Diagnosing Hypertension

Hypertension refers to blood pressure that is higher than normal. Normal blood pressure is about 120/80. Hypertension is diagnosed when three or more blood pressures are 140/90 or greater. Most cases of hypertension occur by themselves without any cause. This is called essential hypertension. High blood pressure caused by some other disease or condition is called secondary hypertension. Most cases of secondary hypertension are caused by hormonal or kidney problems.

Exactly how these factors play a role is not fully understood. Many different factors can cause increased blood pressure such as: obesity, smoking, alcohol use, excessive caffeine intake, stress, and high sodium diet.

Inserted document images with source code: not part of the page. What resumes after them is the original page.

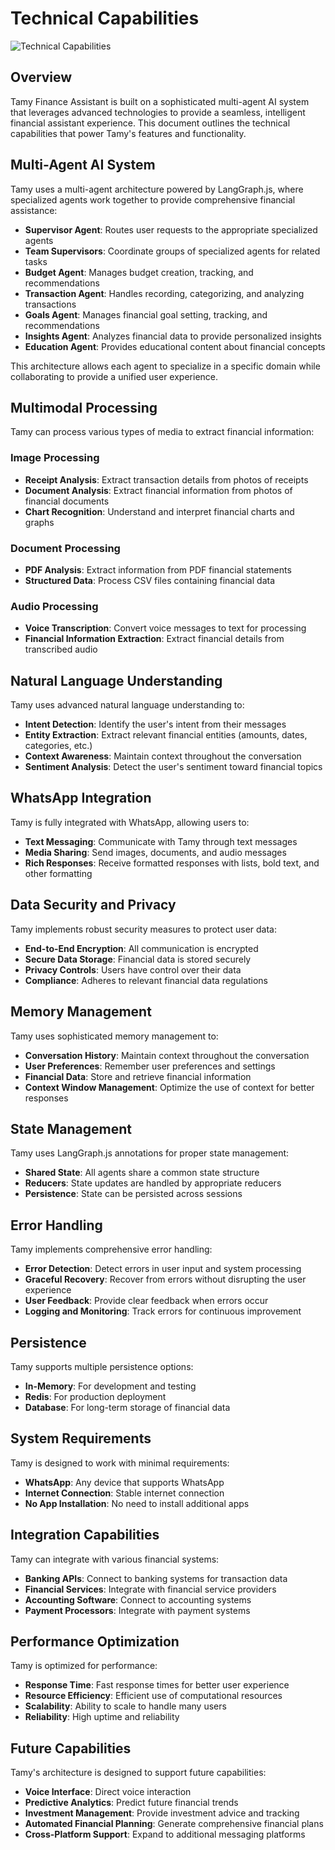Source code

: # Technical Capabilities

![Technical Capabilities](https://via.placeholder.com/800x400?text=Technical+Capabilities)

## Overview

Tamy Finance Assistant is built on a sophisticated multi-agent AI system that leverages advanced technologies to provide a seamless, intelligent financial assistant experience. This document outlines the technical capabilities that power Tamy's features and functionality.

## Multi-Agent AI System

Tamy uses a multi-agent architecture powered by LangGraph.js, where specialized agents work together to provide comprehensive financial assistance:

- **Supervisor Agent**: Routes user requests to the appropriate specialized agents
- **Team Supervisors**: Coordinate groups of specialized agents for related tasks
- **Budget Agent**: Manages budget creation, tracking, and recommendations
- **Transaction Agent**: Handles recording, categorizing, and analyzing transactions
- **Goals Agent**: Manages financial goal setting, tracking, and recommendations
- **Insights Agent**: Analyzes financial data to provide personalized insights
- **Education Agent**: Provides educational content about financial concepts

This architecture allows each agent to specialize in a specific domain while collaborating to provide a unified user experience.

## Multimodal Processing

Tamy can process various types of media to extract financial information:

### Image Processing

- **Receipt Analysis**: Extract transaction details from photos of receipts
- **Document Analysis**: Extract financial information from photos of financial documents
- **Chart Recognition**: Understand and interpret financial charts and graphs

### Document Processing

- **PDF Analysis**: Extract information from PDF financial statements
- **Structured Data**: Process CSV files containing financial data

### Audio Processing

- **Voice Transcription**: Convert voice messages to text for processing
- **Financial Information Extraction**: Extract financial details from transcribed audio

## Natural Language Understanding

Tamy uses advanced natural language understanding to:

- **Intent Detection**: Identify the user's intent from their messages
- **Entity Extraction**: Extract relevant financial entities (amounts, dates, categories, etc.)
- **Context Awareness**: Maintain context throughout the conversation
- **Sentiment Analysis**: Detect the user's sentiment toward financial topics

## WhatsApp Integration

Tamy is fully integrated with WhatsApp, allowing users to:

- **Text Messaging**: Communicate with Tamy through text messages
- **Media Sharing**: Send images, documents, and audio messages
- **Rich Responses**: Receive formatted responses with lists, bold text, and other formatting

## Data Security and Privacy

Tamy implements robust security measures to protect user data:

- **End-to-End Encryption**: All communication is encrypted
- **Secure Data Storage**: Financial data is stored securely
- **Privacy Controls**: Users have control over their data
- **Compliance**: Adheres to relevant financial data regulations

## Memory Management

Tamy uses sophisticated memory management to:

- **Conversation History**: Maintain context throughout the conversation
- **User Preferences**: Remember user preferences and settings
- **Financial Data**: Store and retrieve financial information
- **Context Window Management**: Optimize the use of context for better responses

## State Management

Tamy uses LangGraph.js annotations for proper state management:

- **Shared State**: All agents share a common state structure
- **Reducers**: State updates are handled by appropriate reducers
- **Persistence**: State can be persisted across sessions

## Error Handling

Tamy implements comprehensive error handling:

- **Error Detection**: Detect errors in user input and system processing
- **Graceful Recovery**: Recover from errors without disrupting the user experience
- **User Feedback**: Provide clear feedback when errors occur
- **Logging and Monitoring**: Track errors for continuous improvement

## Persistence

Tamy supports multiple persistence options:

- **In-Memory**: For development and testing
- **Redis**: For production deployment
- **Database**: For long-term storage of financial data

## System Requirements

Tamy is designed to work with minimal requirements:

- **WhatsApp**: Any device that supports WhatsApp
- **Internet Connection**: Stable internet connection
- **No App Installation**: No need to install additional apps

## Integration Capabilities

Tamy can integrate with various financial systems:

- **Banking APIs**: Connect to banking systems for transaction data
- **Financial Services**: Integrate with financial service providers
- **Accounting Software**: Connect to accounting systems
- **Payment Processors**: Integrate with payment systems

## Performance Optimization

Tamy is optimized for performance:

- **Response Time**: Fast response times for better user experience
- **Resource Efficiency**: Efficient use of computational resources
- **Scalability**: Ability to scale to handle many users
- **Reliability**: High uptime and reliability

## Future Capabilities

Tamy's architecture is designed to support future capabilities:

- **Voice Interface**: Direct voice interaction
- **Predictive Analytics**: Predict future financial trends
- **Investment Management**: Provide investment advice and tracking
- **Automated Financial Planning**: Generate comprehensive financial plans
- **Cross-Platform Support**: Expand to additional messaging platforms

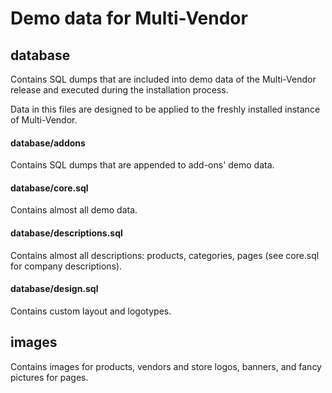 # Demo data for Multi-Vendor

## database

Contains SQL dumps that are included into demo data of the Multi-Vendor release and executed during the installation process.

Data in this files are designed to be applied to the freshly installed instance of Multi-Vendor.

#### database/addons

Contains SQL dumps that are appended to add-ons' demo data.

#### database/core.sql

Contains almost all demo data.

#### database/descriptions.sql

Contains almost all descriptions: products, categories, pages (see core.sql for company descriptions).

#### database/design.sql

Contains custom layout and logotypes.
 
## images

Contains images for products, vendors and store logos, banners, and fancy pictures for pages.
 
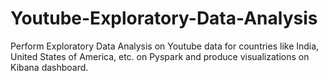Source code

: # Youtube-Exploratory-Data-Analysis
Perform Exploratory Data Analysis on Youtube data for countries like India, United States of America, etc. on Pyspark and produce visualizations on Kibana dashboard.
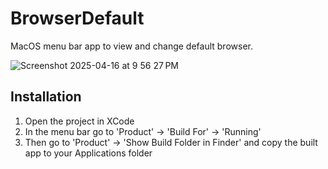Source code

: # BrowserDefault

MacOS menu bar app to view and change default browser.

![Screenshot 2025-04-16 at 9 56 27 PM](https://github.com/user-attachments/assets/5a3a67d6-ece0-4b37-9864-413ae2412cdf)

## Installation

1. Open the project in XCode
2. In the menu bar go to 'Product' -> 'Build For' -> 'Running'
3. Then go to 'Product' -> 'Show Build Folder in Finder' and copy the built app to your Applications folder
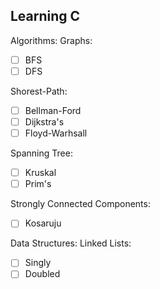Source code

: ## Learning C

Algorithms:
Graphs:
- [ ] BFS
- [ ] DFS

Shorest-Path:
- [ ] Bellman-Ford
- [ ] Dijkstra's
- [ ] Floyd-Warhsall

Spanning Tree:
- [ ] Kruskal
- [ ] Prim's

Strongly Connected Components:
- [ ] Kosaruju


Data Structures:
Linked Lists:
- [ ] Singly
- [ ] Doubled
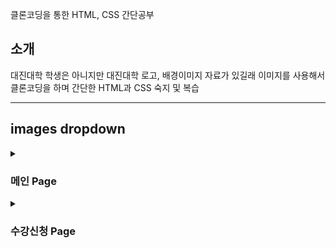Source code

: 클론코딩을 통한 HTML, CSS 간단공부

## 소개
대진대학 학생은 아니지만 대진대학 로고, 배경이미지 자료가 있길래 이미지를 사용해서 클론코딩을 하며 간단한 HTML과 CSS 숙지 및 복습
<hr />

## images dropdown
<details>
<summary>
  
### 메인 Page
</summary>

   ![KakaoTalk_Snapshot_20240116_093102](https://github.com/soobolee/DaejinUniv_clone/assets/86949902/17a9b394-2254-4932-9eed-1ca2286974d7)
</details>

<details>
<summary>
  
### 수강신청 Page
</summary>

  ![KakaoTalk_Snapshot_20240116_093120](https://github.com/soobolee/DaejinUniv_clone/assets/86949902/3f8f619a-3d66-41ca-b4d6-02f23d9308b1)
</details>



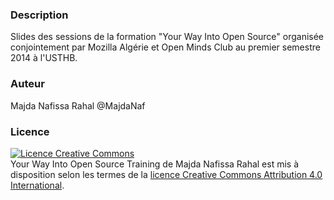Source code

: ### Description
Slides des sessions de la formation "Your Way Into Open Source" organisée conjointement par Mozilla Algérie et Open Minds Club au premier semestre 2014 à l'USTHB.


### Auteur 
Majda Nafissa Rahal @MajdaNaf
### Licence
<a rel="license" href="http://creativecommons.org/licenses/by/4.0/"><img alt="Licence Creative Commons" style="border-width:0" src="http://i.creativecommons.org/l/by/4.0/88x31.png" /></a><br /><span xmlns:dct="http://purl.org/dc/terms/" property="dct:title">Your Way Into Open Source Training</span> de <span xmlns:cc="http://creativecommons.org/ns#" property="cc:attributionName">Majda Nafissa Rahal</span> est mis à disposition selon les termes de la <a rel="license" href="http://creativecommons.org/licenses/by/4.0/">licence Creative Commons Attribution 4.0 International</a>.
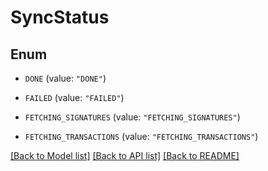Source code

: # SyncStatus

## Enum


* `DONE` (value: `"DONE"`)

* `FAILED` (value: `"FAILED"`)

* `FETCHING_SIGNATURES` (value: `"FETCHING_SIGNATURES"`)

* `FETCHING_TRANSACTIONS` (value: `"FETCHING_TRANSACTIONS"`)


[[Back to Model list]](../README.md#documentation-for-models) [[Back to API list]](../README.md#documentation-for-api-endpoints) [[Back to README]](../README.md)



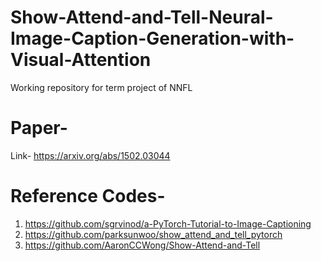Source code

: # Show-Attend-and-Tell-Neural-Image-Caption-Generation-with-Visual-Attention
Working repository for term project of NNFL
# Paper- 
Link- https://arxiv.org/abs/1502.03044
# Reference Codes- 
1. https://github.com/sgrvinod/a-PyTorch-Tutorial-to-Image-Captioning
2. https://github.com/parksunwoo/show_attend_and_tell_pytorch
3. https://github.com/AaronCCWong/Show-Attend-and-Tell

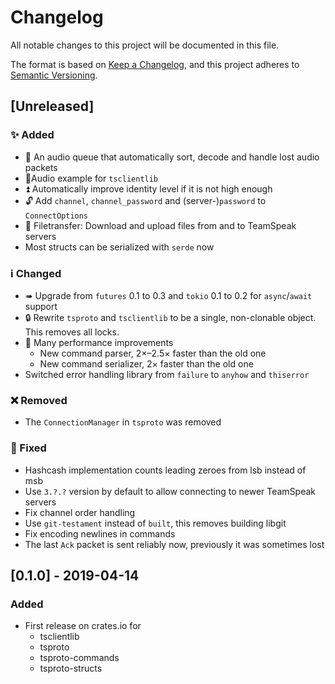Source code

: # Changelog
All notable changes to this project will be documented in this file.

The format is based on [Keep a Changelog](https://keepachangelog.com/en/1.0.0/),
and this project adheres to [Semantic Versioning](https://semver.org/spec/v2.0.0.html).

## [Unreleased]
### ✨ Added
- 🎵 An audio queue that automatically sort, decode and handle lost audio packets
- 🎵Audio example for `tsclientlib`
- ⏫ Automatically improve identity level if it is not high enough
- 🔓 Add `channel`, `channel_password` and (server-)`password` to `ConnectOptions`
- 📂 Filetransfer: Download and upload files from and to TeamSpeak servers
- Most structs can be serialized with `serde` now

### ℹ Changed
- ➠ Upgrade from `futures` 0.1 to 0.3 and `tokio` 0.1 to 0.2 for `async`/`await` support
- 🔒 Rewrite `tsproto` and `tsclientlib` to be a single, non-clonable object. This removes all locks.
- 🚀 Many performance improvements
	- New command parser, 2×–2.5× faster than the old one
	- New command serializer, 2× faster than the old one
- Switched error handling library from `failure` to `anyhow` and `thiserror`

### ❌ Removed
- The `ConnectionManager` in `tsproto` was removed

### 🐛 Fixed
- Hashcash implementation counts leading zeroes from lsb instead of msb
- Use `3.?.?` version by default to allow connecting to newer TeamSpeak servers
- Fix channel order handling
- Use `git-testament` instead of `built`, this removes building libgit
- Fix encoding newlines in commands
- The last `Ack` packet is sent reliably now, previously it was sometimes lost

## [0.1.0] - 2019-04-14
### Added
- First release on crates.io for
	- tsclientlib
	- tsproto
	- tsproto-commands
	- tsproto-structs
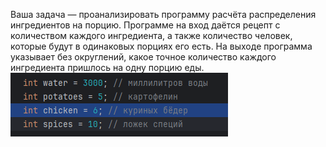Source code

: Ваша задача — проанализировать программу расчёта распределения ингредиентов на порцию. Программе на вход даётся рецепт с количеством каждого ингредиента, а также количество человек, которые будут в одинаковых порциях его есть. На выходе программа указывает без округлений, какое точное количество каждого ингредиента пришлось на одну порцию еды.
![img.png](img.png)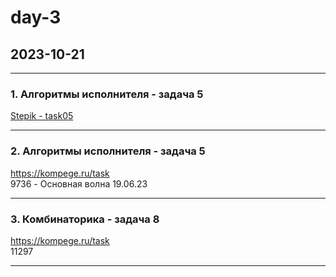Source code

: # day-3  

## 2023-10-21  

---  

### 1. Алгоритмы исполнителя - задача 5  

[Stepik - task05](https://stepik.org/lesson/1091052/)    

---  

### 2. Алгоритмы исполнителя - задача 5  

https://kompege.ru/task  
9736 - Основная волна 19.06.23  

---  

### 3. Комбинаторика - задача 8  

https://kompege.ru/task  
11297  

---  
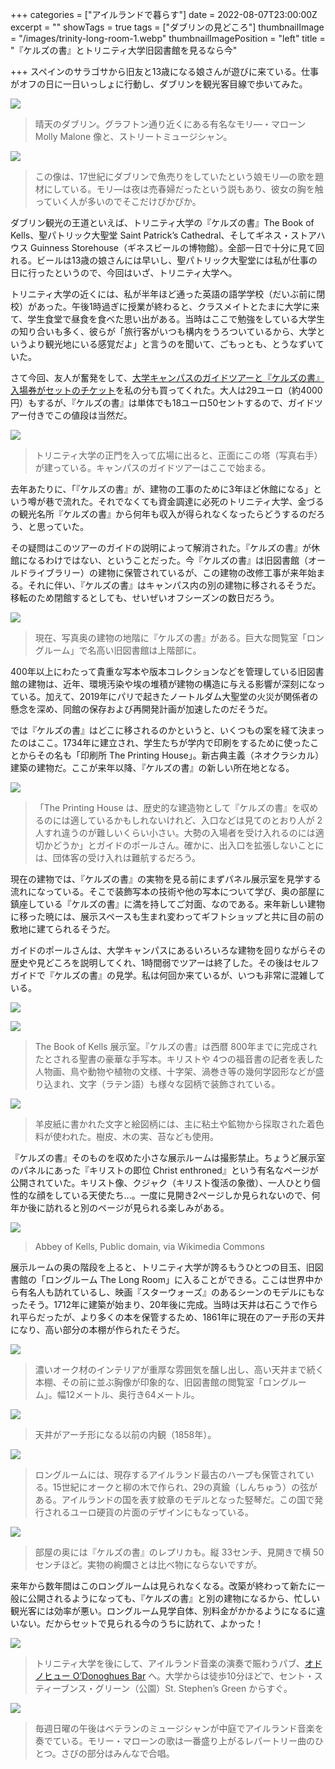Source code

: +++
categories = ["アイルランドで暮らす"]
date = 2022-08-07T23:00:00Z
excerpt = ""
showTags = true
tags = ["ダブリンの見どころ"]
thumbnailImage = "/images/trinity-long-room-1.webp"
thumbnailImagePosition = "left"
title = "『ケルズの書』とトリニティ大学旧図書館を見るなら今"

+++
スペインのサラゴサから旧友と13歳になる娘さんが遊びに来ている。仕事がオフの日に一日いっしょに行動し、ダブリンを観光客目線で歩いてみた。

<!--more-->

![](/images/molly-malone.webp)

> 晴天のダブリン。グラフトン通り近くにある有名なモリ―・マローン Molly Malone 像と、ストリートミュージシャン。

![](/images/molly-malone-2.webp)

> この像は、17世紀にダブリンで魚売りをしていたという娘モリ―の歌を題材にしている。モリ―は夜は売春婦だったという説もあり、彼女の胸を触っていく人が多いのでそこだけぴかぴか。

ダブリン観光の王道といえば、トリニティ大学の『ケルズの書』The Book of Kells、聖パトリック大聖堂 Saint Patrick’s Cathedral、そしてギネス・ストアハウス Guinness Storehouse（ギネスビールの博物館）。全部一日で十分に見て回れる。ビールは13歳の娘さんには早いし、聖パトリック大聖堂には私が仕事の日に行ったというので、今回はいざ、トリニティ大学へ。

トリニティ大学の近くには、私が半年ほど通った英語の語学学校（だいぶ前に閉校）があった。午後1時過ぎに授業が終わると、クラスメイトとたまに大学に来て、学生食堂で昼食を食べた思い出がある。当時はここで勉強をしている大学生の知り合いも多く、彼らが「旅行客がいつも構内をうろついているから、大学というより観光地にいる感覚だよ」と言うのを聞いて、ごもっとも、とうなずいていた。

さて今回、友人が奮発をして、[大学キャンパスのガイドツアーと『ケルズの書』入場券がセットのチケット](https://www.tcd.ie/visitors/book-of-kells/)を私の分も買ってくれた。大人は29ユーロ（約4000円）もするが、『ケルズの書』は単体でも18ユーロ50セントするので、ガイドツアー付きでこの値段は当然だ。

![](/images/trinity-college-1.webp)

> トリニティ大学の正門を入って広場に出ると、正面にこの塔（写真右手）が建っている。キャンパスのガイドツアーはここで始まる。

去年あたりに、「『ケルズの書』が、建物の工事のために3年ほど休館になる」という噂が巷で流れた。それでなくても資金調達に必死のトリニティ大学、金づるの観光名所『ケルズの書』から何年も収入が得られなくなったらどうするのだろう、と思っていた。

その疑問はこのツアーのガイドの説明によって解消された。『ケルズの書』が休館になるわけではない、ということだった。今『ケルズの書』は旧図書館（オールドライブラリー）の建物に保管されているが、この建物の改修工事が来年始まる。それに伴い、『ケルズの書』はキャンパス内の別の建物に移されるそうだ。移転のため閉館するとしても、せいぜいオフシーズンの数日だろう。

![](/images/trinity-college-2.webp)

> 現在、写真奥の建物の地階に『ケルズの書』がある。巨大な閲覧室「ロングルーム」で名高い旧図書館は上階部に。

400年以上にわたって貴重な写本や版本コレクションなどを管理している旧図書館の建物は、近年、環境汚染や埃の堆積が建物の構造に与える影響が深刻になっている。加えて、2019年にパリで起きたノートルダム大聖堂の火災が関係者の懸念を深め、同館の保存および再開発計画が加速したのだそうだ。

では『ケルズの書』はどこに移されるのかというと、いくつもの案を経て決まったのはここ。1734年に建立され、学生たちが学内で印刷をするために使ったことからその名も「印刷所 The Printing House」。新古典主義（ネオクラシカル）建築の建物だ。ここが来年以降、『ケルズの書』の新しい所在地となる。

![](/images/trinity-college-3.webp)

> 「The Printing House は、歴史的な建造物として『ケルズの書』を収めるのには適しているかもしれないけれど、入口などは見てのとおり人が 2人すれ違うのが難しいくらい小さい。大勢の入場者を受け入れるのには適切かどうか」とガイドのポールさん。確かに、出入口を拡張しないことには、団体客の受け入れは難航するだろう。

現在の建物では、『ケルズの書』の実物を見る前にまずパネル展示室を見学する流れになっている。そこで装飾写本の技術や他の写本について学び、奥の部屋に鎮座している『ケルズの書』に満を持してご対面、なのである。来年新しい建物に移った暁には、展示スペースも生まれ変わってギフトショップと共に目の前の敷地に建てられるそうだ。

ガイドのポールさんは、大学キャンパスにあるいろいろな建物を回りながらその歴史や見どころを説明してくれ、1時間弱でツアーは終了した。その後はセルフガイドで『ケルズの書』の見学。私は何回か来ているが、いつも非常に混雑している。

![](/images/book-of-kells-2.webp)

![](/images/book-of-kells-1.webp)

> The Book of Kells 展示室。『ケルズの書』は西暦 800年までに完成されたとされる聖書の豪華な手写本。キリストや 4つの福音書の記者を表した人物画、鳥や動物や植物の文様、十字架、渦巻き等の幾何学図形などが盛り込まれ、文字（ラテン語）も様々な図柄で装飾されている。

![](/images/book-of-kells-3.webp)

> 羊皮紙に書かれた文字と絵図柄には、主に粘土や鉱物から採取された着色料が使われた。樹皮、木の実、苔なども使用。

『ケルズの書』そのものを収めた小さな展示ルームは撮影禁止。ちょうど展示室のパネルにあった『キリストの即位 Christ enthroned』という有名なページが公開されていた。キリスト像、クジャク（キリスト復活の象徴）、一人ひとり個性的な顔をしている天使たち...。一度に見開き2ページしか見られないので、何年か後に訪れると別のページが見られる楽しみがある。

![](/images/kellsfol032vchristenthroned.webp)

> Abbey of Kells, Public domain, via Wikimedia Commons

展示ルームの奥の階段を上ると、トリニティ大学が誇るもうひとつの目玉、旧図書館の「ロングルーム The Long Room」に入ることができる。ここは世界中から有名人も訪れているし、映画『スターウォーズ』のあるシーンのモデルにもなったそう。1712年に建築が始まり、20年後に完成。当時は天井は石こうで作られ平らだったが、より多くの本を保管するため、1861年に現在のアーチ形の天井になり、高い部分の本棚が作られたそうだ。

![](/images/trinity-long-room-1.webp)

> 濃いオーク材のインテリアが重厚な雰囲気を醸し出し、高い天井まで続く本棚、その前に並ぶ胸像が印象的な、旧図書館の閲覧室「ロングルーム」。幅12メートル、奥行き64メートル。

![](/images/long-room-before-1858.webp)

> 天井がアーチ形になる以前の内観（1858年）。

![](/images/trinity-long-room-2.webp)

> ロングルームには、現存するアイルランド最古のハープも保管されている。15世紀にオークと柳の木で作られ、29の真鍮（しんちゅう）の弦がある。アイルランドの国を表す紋章のモデルとなった竪琴だ。この国で発行されるユーロ硬貨の片面のデザインにもなっている。

![](/images/book-of-kells-4.webp)

> 部屋の奥には『ケルズの書』のレプリカも。縦 33センチ、見開きで横 50センチほど。実物の絢爛さとは比べ物にならないですが。

来年から数年間はこのロングルームは見られなくなる。改築が終わって新たに一般に公開されるようになっても、『ケルズの書』と別の建物になるから、忙しい観光客には効率が悪い。ロングルーム見学自体、別料金がかかるようになるに違いない。だからセットで見られる今のうちに訪れて、よかった！

![](/images/odonoghues-2.webp)

> トリニティ大学を後にして、アイルランド音楽の演奏で賑わうパブ、[オドノヒュー O’Donoghues Bar](https://www.odonoghues.ie/) へ。大学からは徒歩10分ほどで、セント・スティーブンス・グリーン（公園）St. Stephen’s Green からすぐ。

![](/images/odonoghues.webp)

> 毎週日曜の午後はベテランのミュージシャンが中庭でアイルランド音楽を奏でている。モリー・マローンの歌は一番盛り上がるレパートリー曲のひとつ。さびの部分はみんなで合唱。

Generally, hypertension may have no specific symptoms for years until there is damage to different organs. Sometimes the first symptom is a heart attack or stroke. Severe symptoms may include headache, dizziness, rapid or irregular heartbeat, fatigue, chest pain, erectile dysfunction (impotence), and shortness of breath.

Making the diagnosis of hypertension is easy if you get regular check-ups by your doctor. Untreated high blood pressure is dangerous because the heart has to work much harder to keep blood flowing. It is very important to make a diagnosis early before the development of heart problems, kidney damage, and stroke.

The initial treatment for mild hypertension is life style modifications. This includes maintaining a low sodium diet, weight loss (if over weight), smoking cessation, limiting alcohol and caffeine consumption and stress management. If life style changes are not effective in controlling hypertension, one or more medications may be needed to control blood pressure and prevent or delay complications. The goals of treatment are to lower blood pressure to a normal level and to reduce your risk of heart disease, kidney disease and stroke.

In summary, hypertension is a manageable disease if diagnosed early in the disease process. Routine check ups and lifestyle modifications is the best prevention. However, if you are diagnosed with hypertension: following your doctor's advice, taking your medication as prescribed, regular exercise, decreasing alcohol intake, and quitting smoking can help decrease your risk of complications.